# Task
Below are records; report the number of lines among them that include the word "Contattologia", and nothing further.

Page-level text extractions
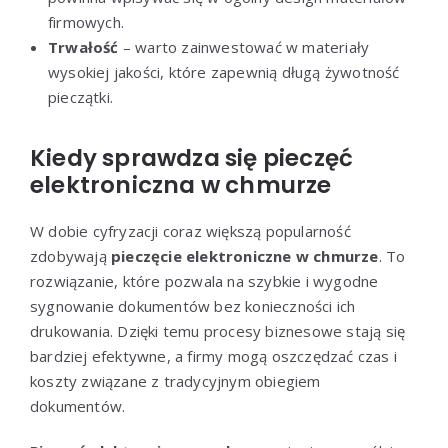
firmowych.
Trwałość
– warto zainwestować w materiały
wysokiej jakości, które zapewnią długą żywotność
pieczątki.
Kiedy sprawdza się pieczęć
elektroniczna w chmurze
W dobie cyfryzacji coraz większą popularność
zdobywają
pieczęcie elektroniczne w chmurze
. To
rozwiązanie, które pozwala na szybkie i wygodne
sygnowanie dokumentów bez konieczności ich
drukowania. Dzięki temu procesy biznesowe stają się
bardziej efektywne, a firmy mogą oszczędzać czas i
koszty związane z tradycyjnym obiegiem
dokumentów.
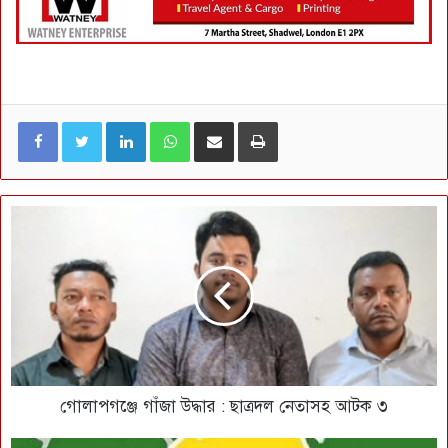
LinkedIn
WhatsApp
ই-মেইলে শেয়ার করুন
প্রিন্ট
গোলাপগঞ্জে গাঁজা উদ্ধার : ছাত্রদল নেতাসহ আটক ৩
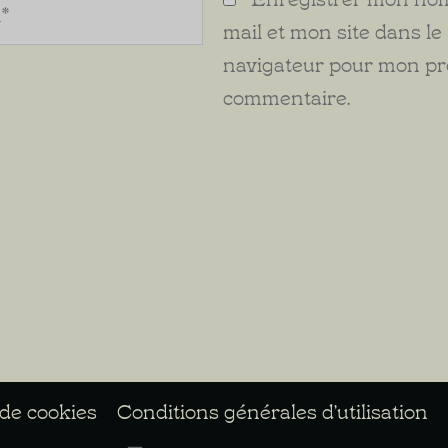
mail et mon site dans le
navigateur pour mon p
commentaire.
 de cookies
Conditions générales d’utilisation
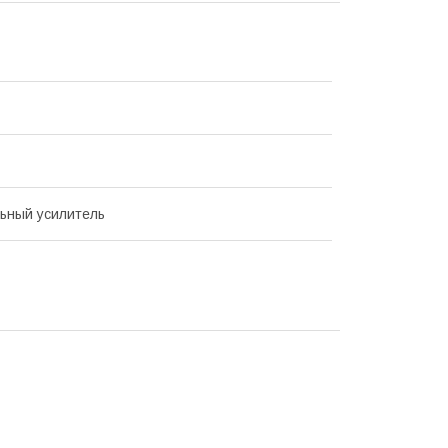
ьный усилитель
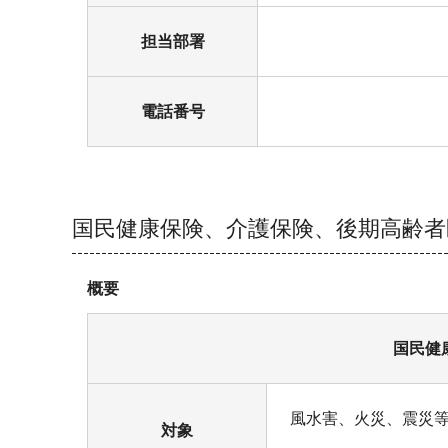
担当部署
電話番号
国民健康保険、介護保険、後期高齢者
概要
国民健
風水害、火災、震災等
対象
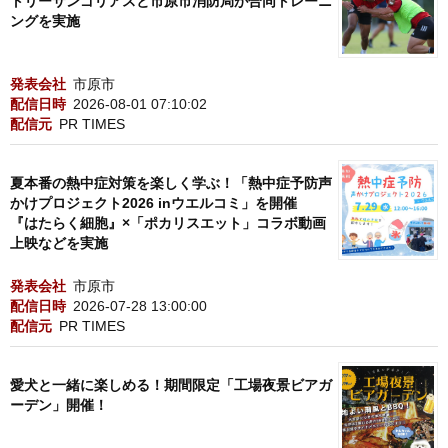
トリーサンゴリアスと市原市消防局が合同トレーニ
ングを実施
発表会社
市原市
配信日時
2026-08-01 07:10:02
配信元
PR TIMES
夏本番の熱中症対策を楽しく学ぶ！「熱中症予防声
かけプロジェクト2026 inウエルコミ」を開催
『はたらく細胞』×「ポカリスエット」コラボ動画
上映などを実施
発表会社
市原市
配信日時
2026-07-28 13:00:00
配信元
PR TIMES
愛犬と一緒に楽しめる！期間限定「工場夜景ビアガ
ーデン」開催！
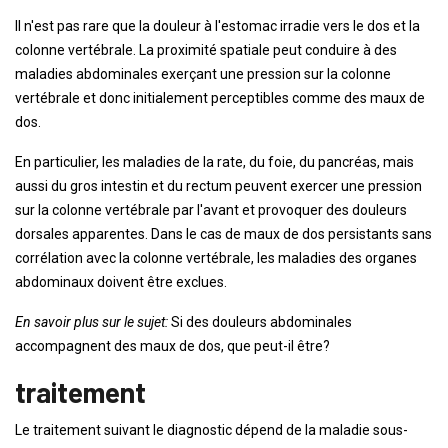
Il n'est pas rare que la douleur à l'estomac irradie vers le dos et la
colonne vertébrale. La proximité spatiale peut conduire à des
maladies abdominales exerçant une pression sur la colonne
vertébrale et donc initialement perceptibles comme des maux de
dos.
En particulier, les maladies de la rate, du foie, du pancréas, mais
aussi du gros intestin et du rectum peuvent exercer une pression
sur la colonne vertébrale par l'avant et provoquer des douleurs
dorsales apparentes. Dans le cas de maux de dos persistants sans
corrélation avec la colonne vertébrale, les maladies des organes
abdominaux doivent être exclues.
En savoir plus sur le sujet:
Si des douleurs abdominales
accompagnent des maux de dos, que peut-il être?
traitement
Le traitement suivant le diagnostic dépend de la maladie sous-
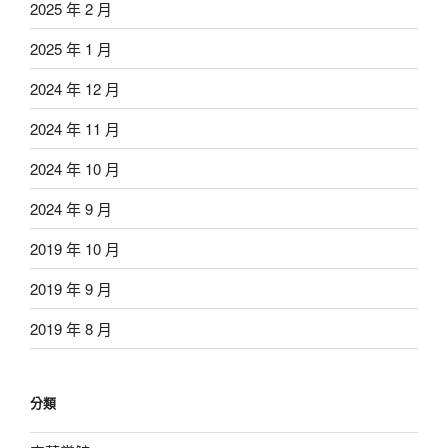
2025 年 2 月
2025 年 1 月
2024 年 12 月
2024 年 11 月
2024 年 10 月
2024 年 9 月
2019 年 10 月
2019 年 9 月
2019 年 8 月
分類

---

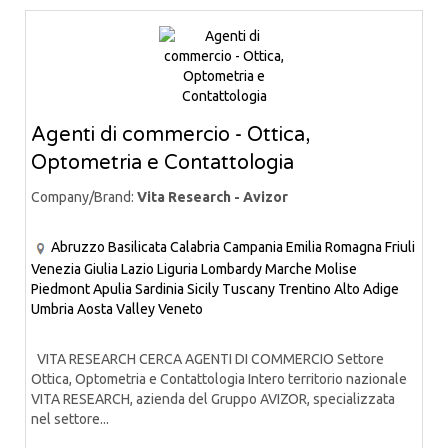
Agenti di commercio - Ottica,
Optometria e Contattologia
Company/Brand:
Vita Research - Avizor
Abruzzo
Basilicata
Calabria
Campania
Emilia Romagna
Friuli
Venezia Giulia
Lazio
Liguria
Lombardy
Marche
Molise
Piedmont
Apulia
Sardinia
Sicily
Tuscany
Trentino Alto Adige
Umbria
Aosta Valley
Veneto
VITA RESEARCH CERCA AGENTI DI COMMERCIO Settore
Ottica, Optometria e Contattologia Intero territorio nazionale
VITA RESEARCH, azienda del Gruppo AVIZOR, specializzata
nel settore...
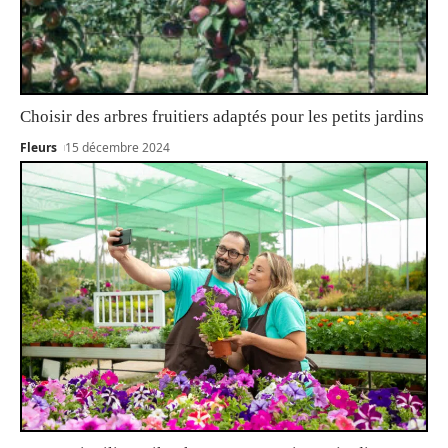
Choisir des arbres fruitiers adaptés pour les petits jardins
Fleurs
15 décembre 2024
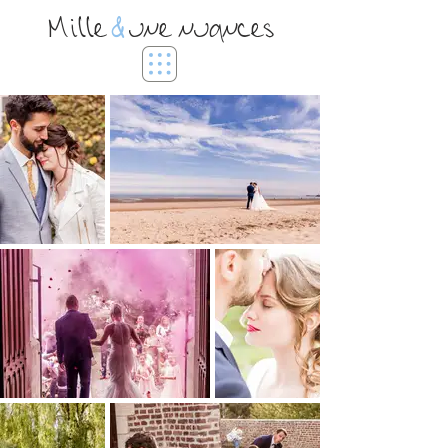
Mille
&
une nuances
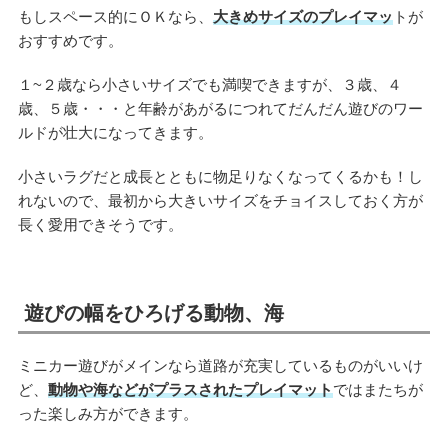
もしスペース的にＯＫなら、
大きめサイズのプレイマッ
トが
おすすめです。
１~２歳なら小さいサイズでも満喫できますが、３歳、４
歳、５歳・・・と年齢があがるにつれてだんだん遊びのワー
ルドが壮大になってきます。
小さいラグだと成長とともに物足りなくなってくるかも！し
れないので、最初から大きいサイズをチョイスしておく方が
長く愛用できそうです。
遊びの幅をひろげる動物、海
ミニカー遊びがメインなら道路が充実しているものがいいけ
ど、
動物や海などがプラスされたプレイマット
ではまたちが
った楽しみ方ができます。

--

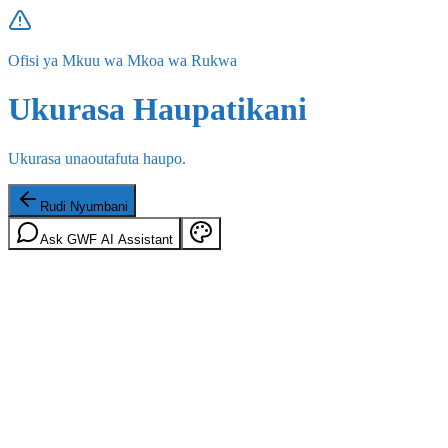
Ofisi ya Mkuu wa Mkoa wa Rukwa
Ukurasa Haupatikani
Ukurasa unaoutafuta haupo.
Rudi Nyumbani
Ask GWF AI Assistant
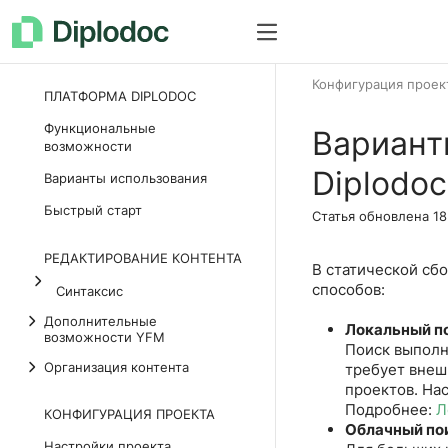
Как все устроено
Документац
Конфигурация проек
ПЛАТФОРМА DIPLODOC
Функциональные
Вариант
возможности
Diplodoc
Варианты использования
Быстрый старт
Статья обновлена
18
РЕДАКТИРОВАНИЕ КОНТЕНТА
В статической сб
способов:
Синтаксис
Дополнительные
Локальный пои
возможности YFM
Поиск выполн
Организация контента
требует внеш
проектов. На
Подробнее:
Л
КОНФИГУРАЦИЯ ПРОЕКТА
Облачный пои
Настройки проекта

# Exercise answer
2